#### [INSTRUCTIONS TO FOLLOW]
Go through the entries below and tally each line holding the string "dominio". Return the number only.

Dataset excerpts
/---

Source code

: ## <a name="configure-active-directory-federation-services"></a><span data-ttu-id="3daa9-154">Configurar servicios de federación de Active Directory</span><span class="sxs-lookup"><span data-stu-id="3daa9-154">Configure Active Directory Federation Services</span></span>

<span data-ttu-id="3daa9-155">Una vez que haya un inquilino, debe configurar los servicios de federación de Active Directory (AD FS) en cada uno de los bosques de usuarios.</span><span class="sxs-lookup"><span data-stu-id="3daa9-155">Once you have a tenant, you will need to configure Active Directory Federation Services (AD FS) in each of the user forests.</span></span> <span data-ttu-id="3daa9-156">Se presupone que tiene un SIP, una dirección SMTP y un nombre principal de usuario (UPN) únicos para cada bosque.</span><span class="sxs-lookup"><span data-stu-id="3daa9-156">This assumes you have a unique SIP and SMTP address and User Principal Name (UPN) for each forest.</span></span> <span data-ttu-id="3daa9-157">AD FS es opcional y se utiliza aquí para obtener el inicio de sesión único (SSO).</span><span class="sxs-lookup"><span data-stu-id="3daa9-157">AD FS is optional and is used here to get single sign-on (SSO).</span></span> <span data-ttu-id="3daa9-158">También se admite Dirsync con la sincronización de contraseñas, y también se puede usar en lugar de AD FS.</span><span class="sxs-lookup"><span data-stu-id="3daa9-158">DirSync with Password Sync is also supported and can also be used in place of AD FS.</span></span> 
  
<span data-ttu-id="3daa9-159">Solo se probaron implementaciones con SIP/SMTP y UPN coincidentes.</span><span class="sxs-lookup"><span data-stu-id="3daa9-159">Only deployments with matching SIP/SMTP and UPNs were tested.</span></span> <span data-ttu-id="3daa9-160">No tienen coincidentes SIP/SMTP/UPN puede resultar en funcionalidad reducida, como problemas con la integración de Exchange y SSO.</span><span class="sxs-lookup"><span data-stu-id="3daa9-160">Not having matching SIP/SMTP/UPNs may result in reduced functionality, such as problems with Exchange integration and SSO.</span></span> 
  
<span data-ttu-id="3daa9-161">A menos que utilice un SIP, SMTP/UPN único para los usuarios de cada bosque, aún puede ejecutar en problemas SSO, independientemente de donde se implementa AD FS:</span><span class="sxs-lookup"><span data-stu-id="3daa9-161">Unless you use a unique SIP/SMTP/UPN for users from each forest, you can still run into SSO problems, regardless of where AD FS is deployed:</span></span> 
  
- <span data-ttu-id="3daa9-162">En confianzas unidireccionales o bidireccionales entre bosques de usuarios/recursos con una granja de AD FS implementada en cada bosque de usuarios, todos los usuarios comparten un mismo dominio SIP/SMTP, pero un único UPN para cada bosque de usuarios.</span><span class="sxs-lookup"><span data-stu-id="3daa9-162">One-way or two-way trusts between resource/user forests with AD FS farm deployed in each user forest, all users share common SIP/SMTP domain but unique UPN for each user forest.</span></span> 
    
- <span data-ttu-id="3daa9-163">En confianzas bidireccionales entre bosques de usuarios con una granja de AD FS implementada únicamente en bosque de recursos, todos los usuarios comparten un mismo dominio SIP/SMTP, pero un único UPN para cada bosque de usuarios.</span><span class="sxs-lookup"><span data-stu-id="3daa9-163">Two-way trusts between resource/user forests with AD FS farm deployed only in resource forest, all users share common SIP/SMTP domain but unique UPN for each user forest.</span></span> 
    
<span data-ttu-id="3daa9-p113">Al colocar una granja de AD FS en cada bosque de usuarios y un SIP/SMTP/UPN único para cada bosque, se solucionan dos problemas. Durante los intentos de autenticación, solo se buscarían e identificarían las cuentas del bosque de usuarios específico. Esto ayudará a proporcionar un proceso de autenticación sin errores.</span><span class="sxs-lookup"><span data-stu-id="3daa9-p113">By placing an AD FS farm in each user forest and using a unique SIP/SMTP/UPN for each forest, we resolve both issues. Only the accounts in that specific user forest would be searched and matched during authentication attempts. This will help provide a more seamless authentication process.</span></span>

\---
/---

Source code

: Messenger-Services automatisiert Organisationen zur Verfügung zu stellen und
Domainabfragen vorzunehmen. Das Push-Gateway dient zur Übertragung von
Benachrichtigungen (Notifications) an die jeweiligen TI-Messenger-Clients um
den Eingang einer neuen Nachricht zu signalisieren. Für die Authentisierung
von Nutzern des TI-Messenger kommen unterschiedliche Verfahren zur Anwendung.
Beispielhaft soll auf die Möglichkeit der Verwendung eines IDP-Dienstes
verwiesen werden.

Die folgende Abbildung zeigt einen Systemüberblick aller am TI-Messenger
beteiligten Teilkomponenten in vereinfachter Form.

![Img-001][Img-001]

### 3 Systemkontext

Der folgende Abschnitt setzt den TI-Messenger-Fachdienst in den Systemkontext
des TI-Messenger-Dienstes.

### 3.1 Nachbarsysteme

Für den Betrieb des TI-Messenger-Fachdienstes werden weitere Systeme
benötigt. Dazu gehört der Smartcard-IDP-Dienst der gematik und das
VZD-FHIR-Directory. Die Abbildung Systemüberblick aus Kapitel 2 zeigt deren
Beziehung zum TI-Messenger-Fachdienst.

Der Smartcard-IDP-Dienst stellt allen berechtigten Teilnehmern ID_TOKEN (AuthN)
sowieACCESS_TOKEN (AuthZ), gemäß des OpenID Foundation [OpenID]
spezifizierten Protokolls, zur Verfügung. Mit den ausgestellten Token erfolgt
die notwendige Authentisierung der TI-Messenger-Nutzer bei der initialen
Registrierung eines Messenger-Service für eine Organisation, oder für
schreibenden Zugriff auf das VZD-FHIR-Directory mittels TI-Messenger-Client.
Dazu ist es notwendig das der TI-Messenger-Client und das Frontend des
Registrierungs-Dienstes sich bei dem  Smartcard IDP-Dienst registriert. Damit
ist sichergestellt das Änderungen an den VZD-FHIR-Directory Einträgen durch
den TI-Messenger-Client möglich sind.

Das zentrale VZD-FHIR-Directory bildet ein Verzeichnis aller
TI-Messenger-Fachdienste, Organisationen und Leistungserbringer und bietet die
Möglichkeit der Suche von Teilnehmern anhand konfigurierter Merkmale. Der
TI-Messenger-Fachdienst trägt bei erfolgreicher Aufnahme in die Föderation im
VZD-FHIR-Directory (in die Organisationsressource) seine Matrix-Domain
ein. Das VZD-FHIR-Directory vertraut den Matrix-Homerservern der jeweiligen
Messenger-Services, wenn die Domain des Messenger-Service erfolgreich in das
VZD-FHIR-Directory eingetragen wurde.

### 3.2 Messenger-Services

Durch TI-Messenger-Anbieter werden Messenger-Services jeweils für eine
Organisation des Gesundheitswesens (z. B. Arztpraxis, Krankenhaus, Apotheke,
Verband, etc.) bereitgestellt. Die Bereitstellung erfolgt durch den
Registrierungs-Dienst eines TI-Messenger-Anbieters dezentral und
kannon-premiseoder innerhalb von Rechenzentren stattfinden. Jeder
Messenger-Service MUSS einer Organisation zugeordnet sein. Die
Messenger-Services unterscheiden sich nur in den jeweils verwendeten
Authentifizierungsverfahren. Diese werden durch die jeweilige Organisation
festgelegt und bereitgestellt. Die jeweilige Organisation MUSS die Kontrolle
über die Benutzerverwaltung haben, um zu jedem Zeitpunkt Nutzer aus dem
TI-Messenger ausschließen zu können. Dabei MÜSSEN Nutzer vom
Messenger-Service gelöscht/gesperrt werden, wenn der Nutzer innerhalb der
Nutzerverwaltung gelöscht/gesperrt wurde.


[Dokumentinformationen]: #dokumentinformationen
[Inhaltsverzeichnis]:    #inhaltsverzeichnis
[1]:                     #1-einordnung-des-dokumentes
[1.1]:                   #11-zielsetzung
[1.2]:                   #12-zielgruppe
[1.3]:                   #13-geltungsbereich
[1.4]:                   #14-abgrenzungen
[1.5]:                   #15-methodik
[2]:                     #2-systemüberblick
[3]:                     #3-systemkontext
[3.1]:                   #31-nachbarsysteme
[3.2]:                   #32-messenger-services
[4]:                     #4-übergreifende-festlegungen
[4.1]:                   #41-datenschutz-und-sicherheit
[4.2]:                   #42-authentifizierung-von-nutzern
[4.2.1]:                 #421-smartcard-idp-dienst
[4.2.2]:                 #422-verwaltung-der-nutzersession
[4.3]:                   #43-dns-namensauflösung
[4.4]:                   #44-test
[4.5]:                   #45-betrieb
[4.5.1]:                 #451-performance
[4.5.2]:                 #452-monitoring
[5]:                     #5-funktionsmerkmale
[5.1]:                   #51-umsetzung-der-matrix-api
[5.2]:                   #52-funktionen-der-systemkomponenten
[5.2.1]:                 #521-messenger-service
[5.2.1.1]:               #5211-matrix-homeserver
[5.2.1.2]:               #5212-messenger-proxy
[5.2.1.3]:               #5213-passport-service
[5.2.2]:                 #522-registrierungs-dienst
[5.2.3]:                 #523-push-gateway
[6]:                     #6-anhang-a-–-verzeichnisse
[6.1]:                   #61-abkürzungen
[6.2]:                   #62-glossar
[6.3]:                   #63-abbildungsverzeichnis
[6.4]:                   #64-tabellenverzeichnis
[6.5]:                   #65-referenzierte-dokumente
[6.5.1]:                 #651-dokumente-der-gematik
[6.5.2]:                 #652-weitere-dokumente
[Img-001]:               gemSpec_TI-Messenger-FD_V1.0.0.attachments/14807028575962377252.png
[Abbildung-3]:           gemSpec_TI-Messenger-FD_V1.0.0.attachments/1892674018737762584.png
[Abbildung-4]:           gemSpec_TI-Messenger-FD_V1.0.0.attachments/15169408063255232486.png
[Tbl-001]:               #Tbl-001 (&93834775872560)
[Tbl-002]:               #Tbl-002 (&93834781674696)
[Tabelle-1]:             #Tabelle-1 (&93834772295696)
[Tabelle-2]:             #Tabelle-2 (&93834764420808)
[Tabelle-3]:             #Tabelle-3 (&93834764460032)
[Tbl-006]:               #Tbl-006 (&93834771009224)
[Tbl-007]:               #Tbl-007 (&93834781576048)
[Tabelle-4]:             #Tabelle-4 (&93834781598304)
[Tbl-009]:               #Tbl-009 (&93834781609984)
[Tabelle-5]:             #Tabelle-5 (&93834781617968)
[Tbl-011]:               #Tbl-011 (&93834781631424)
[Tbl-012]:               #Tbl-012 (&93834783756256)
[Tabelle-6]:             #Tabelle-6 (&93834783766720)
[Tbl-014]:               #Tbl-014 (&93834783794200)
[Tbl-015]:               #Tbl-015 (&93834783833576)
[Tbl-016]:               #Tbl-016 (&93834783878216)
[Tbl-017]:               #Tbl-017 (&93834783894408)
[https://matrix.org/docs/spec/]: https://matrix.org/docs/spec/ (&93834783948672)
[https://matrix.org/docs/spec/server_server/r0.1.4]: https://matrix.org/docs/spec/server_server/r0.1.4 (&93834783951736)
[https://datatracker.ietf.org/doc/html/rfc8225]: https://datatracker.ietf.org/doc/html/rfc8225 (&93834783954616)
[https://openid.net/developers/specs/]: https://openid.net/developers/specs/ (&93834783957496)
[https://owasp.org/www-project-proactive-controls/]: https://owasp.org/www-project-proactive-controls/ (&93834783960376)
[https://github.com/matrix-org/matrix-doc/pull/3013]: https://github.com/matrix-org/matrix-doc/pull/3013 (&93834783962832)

\---

#### [RESULT]
2